Here’s the thing: when the President says he’s getting personally involved and uses phrases like “big market share,” that’s not a great sign. A 33% market share sounds dominant, but is it monopolistic in the fragmented streaming world? The DOJ will definitely be looking at it. But this isn’t just about subscriber numbers. It’s about content control. Netflix absorbing Warner Bros. means it gets HBO’s prestige library, DC Comics, massive film franchises, and a major movie studio. That’s a level of vertical integration that makes regulators very, very nervous. Sarandos might have thought he had a green light after that White House chat, but public comments like this change the game entirely. Now it’s a political issue, not just a regulatory one.

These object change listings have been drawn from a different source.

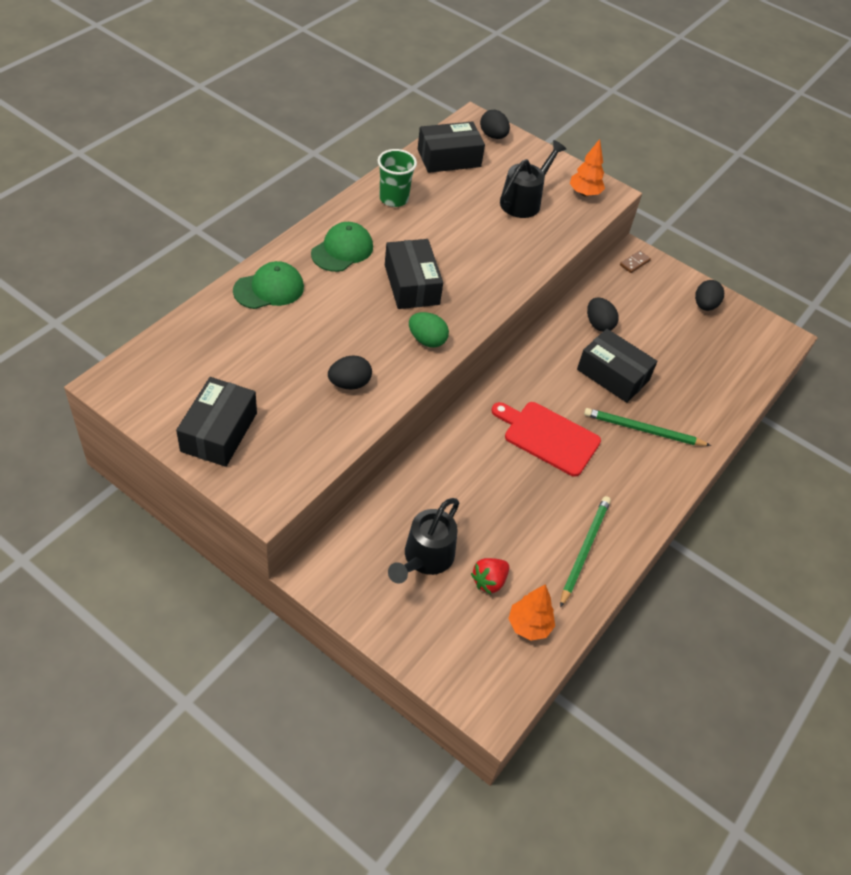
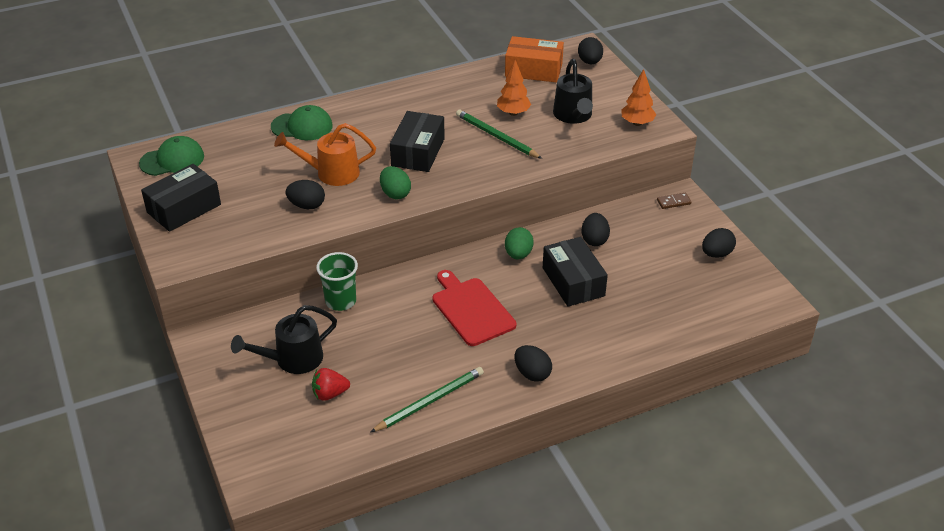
camera: 35 degrees right, 10 degrees down
(342, 250) = (383, 114): green cap -> green cap (172, 160)
(344, 336) = (331, 173): none -> orange watering can
(394, 199) = (458, 89): green cup -> green cup (340, 301)
(449, 158) = (533, 70): black box -> orange box
(524, 201) = (573, 116): black watering can -> black watering can turned 105 degrees clockwise
(529, 626) = (335, 436): orange tree -> orange tree (513, 113)
(545, 362) = (518, 254): none -> green egg
(643, 430) = (564, 332): green pencil -> green pencil (496, 136)
(648, 484) = (532, 373): none -> black egg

Why Netflix Wants This Mess

So why is Netflix even pursuing this, knowing the fight it’ll invite? Look, Netflix’s growth model has hit a wall. They’ve squeezed the subscription price lever and chased password sharers. Acquiring Warner Bros. Discovery isn’t just about adding subscribers—it’s about fundamentally changing their business. They’d instantly own a top-tier film and TV studio with decades of profitable IP. They’d get a huge theatrical distribution arm, which they’ve always lacked. Basically, they’d transform from a pure-play streamer into a full-blown, old-school media conglomerate overnight. The revenue would diversify massively, moving beyond just monthly subscription fees into box office, licensing, and cable network profits. For a company staring down competitors like Disney and Comcast, that’s the holy grail.

The Coming Drama

And let’s not forget the other players. Paramount launching a hostile bid? That’s a real possibility and would turn this into a chaotic bidding war. Hollywood’s unions are already “up in arms,” and for good reason. Netflix’s model is famously lean on back-end profits for talent and has a spotty record with theatrical releases. A lot of people’s livelihoods are tied to the traditional Warner Bros. way of doing business. I think the real question is: does Netflix even want the *whole* company? Or would they be happy to make some divestitures to get the deal through? Selling off parts, like the cable networks or maybe even the theatrical division, might be the price of admission. But then, what’s the point if you have to gut the very assets you’re buying?

This whole saga is a perfect snapshot of where the media industry is right now—desperate for scale, terrified of being left behind, and caught in a regulatory vise. Buckle up. It’s going to be a long, messy process.